§ **Dataset entries**:
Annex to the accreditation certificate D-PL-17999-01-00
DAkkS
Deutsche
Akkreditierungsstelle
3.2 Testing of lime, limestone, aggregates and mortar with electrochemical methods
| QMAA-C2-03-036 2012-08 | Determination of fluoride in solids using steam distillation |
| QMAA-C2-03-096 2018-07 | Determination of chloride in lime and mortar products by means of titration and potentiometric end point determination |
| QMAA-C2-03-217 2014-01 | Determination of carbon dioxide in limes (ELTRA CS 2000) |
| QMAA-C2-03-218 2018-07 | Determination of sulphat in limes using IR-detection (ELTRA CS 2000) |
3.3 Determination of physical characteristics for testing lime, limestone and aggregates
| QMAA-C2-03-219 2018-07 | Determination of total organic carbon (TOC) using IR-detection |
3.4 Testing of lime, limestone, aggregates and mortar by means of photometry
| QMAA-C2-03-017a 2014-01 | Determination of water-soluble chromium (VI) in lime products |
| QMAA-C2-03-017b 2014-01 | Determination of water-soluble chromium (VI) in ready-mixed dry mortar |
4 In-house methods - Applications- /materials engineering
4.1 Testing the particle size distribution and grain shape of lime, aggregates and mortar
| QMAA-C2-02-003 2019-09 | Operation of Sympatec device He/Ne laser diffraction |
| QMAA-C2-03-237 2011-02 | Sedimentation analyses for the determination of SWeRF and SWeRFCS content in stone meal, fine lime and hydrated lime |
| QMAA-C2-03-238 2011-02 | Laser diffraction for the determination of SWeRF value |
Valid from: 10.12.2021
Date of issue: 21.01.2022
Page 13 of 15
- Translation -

§ **Your goal**:
Your task is to set down all of the entries exactly as they appear.

§ **Solution to this task**:
Annex to the accreditation certificate D-PL-17999-01-00
DAkkS
Deutsche
Akkreditierungsstelle
3.2 Testing of lime, limestone, aggregates and mortar with electrochemical methods
| QMAA-C2-03-036 2012-08 | Determination of fluoride in solids using steam distillation |
| QMAA-C2-03-096 2018-07 | Determination of chloride in lime and mortar products by means of titration and potentiometric end point determination |
| QMAA-C2-03-217 2014-01 | Determination of carbon dioxide in limes (ELTRA CS 2000) |
| QMAA-C2-03-218 2018-07 | Determination of sulphat in limes using IR-detection (ELTRA CS 2000) |
3.3 Determination of physical characteristics for testing lime, limestone and aggregates
| QMAA-C2-03-219 2018-07 | Determination of total organic carbon (TOC) using IR-detection |
3.4 Testing of lime, limestone, aggregates and mortar by means of photometry
| QMAA-C2-03-017a 2014-01 | Determination of water-soluble chromium (VI) in lime products |
| QMAA-C2-03-017b 2014-01 | Determination of water-soluble chromium (VI) in ready-mixed dry mortar |
4 In-house methods - Applications- /materials engineering
4.1 Testing the particle size distribution and grain shape of lime, aggregates and mortar
| QMAA-C2-02-003 2019-09 | Operation of Sympatec device He/Ne laser diffraction |
| QMAA-C2-03-237 2011-02 | Sedimentation analyses for the determination of SWeRF and SWeRFCS content in stone meal, fine lime and hydrated lime |
| QMAA-C2-03-238 2011-02 | Laser diffraction for the determination of SWeRF value |
Valid from: 10.12.2021
Date of issue: 21.01.2022
Page 13 of 15
- Translation -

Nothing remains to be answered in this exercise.